*** Input ***

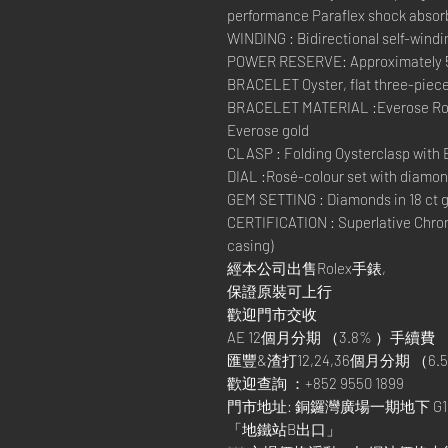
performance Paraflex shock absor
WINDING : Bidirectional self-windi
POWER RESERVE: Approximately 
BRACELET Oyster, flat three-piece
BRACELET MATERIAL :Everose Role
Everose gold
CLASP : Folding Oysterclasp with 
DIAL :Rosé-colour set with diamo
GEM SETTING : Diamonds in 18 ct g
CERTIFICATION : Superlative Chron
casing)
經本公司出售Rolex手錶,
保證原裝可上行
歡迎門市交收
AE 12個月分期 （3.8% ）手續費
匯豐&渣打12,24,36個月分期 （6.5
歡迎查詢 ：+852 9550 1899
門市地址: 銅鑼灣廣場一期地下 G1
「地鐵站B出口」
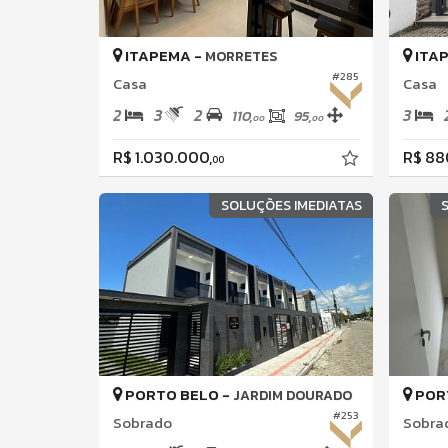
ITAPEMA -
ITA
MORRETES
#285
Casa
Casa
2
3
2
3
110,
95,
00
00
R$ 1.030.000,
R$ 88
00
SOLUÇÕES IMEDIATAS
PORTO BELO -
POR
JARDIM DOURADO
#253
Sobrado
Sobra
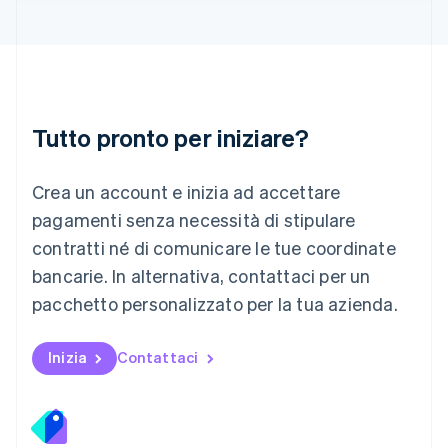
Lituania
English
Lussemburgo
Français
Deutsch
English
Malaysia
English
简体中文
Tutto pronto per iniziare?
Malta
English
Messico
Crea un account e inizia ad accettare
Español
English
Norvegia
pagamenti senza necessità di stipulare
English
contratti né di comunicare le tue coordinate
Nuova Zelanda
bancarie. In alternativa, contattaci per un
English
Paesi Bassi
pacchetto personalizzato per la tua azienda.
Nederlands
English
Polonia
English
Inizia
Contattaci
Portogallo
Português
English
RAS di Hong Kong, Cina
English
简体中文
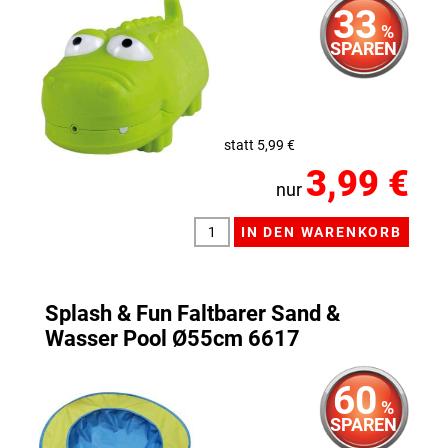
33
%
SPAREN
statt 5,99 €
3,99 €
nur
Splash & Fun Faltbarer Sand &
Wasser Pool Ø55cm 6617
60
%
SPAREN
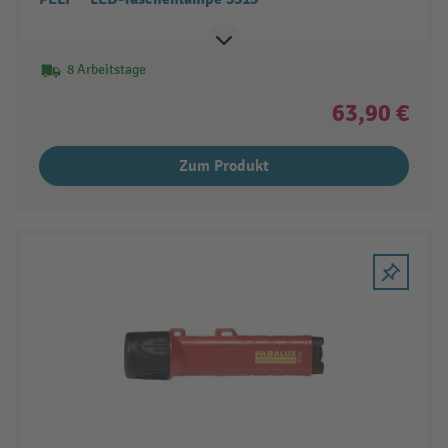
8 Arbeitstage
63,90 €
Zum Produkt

***

» What you have to do
Copy out every line of text from all five items above word for word, leaving out the pictures themselves.

» Answer
performance Paraflex shock absor
WINDING : Bidirectional self-windi
POWER RESERVE: Approximately 
BRACELET Oyster, flat three-piece
BRACELET MATERIAL :Everose Role
Everose gold
CLASP : Folding Oysterclasp with 
DIAL :Rosé-colour set with diamo
GEM SETTING : Diamonds in 18 ct g
CERTIFICATION : Superlative Chron
casing)
經本公司出售Rolex手錶,
保證原裝可上行
歡迎門市交收
AE 12個月分期 （3.8% ）手續費
匯豐&渣打12,24,36個月分期 （6.5
歡迎查詢 ：+852 9550 1899
門市地址: 銅鑼灣廣場一期地下 G1
「地鐵站B出口」
ITAPEMA -
ITA
MORRETES
#285
Casa
Casa
2
3
2
3
110,
95,
00
00
R$ 1.030.000,
R$ 88
00
SOLUÇÕES IMEDIATAS
PORTO BELO -
POR
JARDIM DOURADO
#253
Sobrado
Sobra
Lituania
English
Lussemburgo
Français
Deutsch
English
Malaysia
English
简体中文
Tutto pronto per iniziare?
Malta
English
Messico
Crea un account e inizia ad accettare
Español
English
Norvegia
pagamenti senza necessità di stipulare
English
contratti né di comunicare le tue coordinate
Nuova Zelanda
bancarie. In alternativa, contattaci per un
English
Paesi Bassi
pacchetto personalizzato per la tua azienda.
Nederlands
English
Polonia
English
Inizia
Contattaci
Portogallo
Português
English
RAS di Hong Kong, Cina
English
简体中文
33
%
SPAREN
statt 5,99 €
3,99 €
nur
Splash & Fun Faltbarer Sand &
Wasser Pool Ø55cm 6617
60
%
SPAREN
8 Arbeitstage
63,90 €
Zum Produkt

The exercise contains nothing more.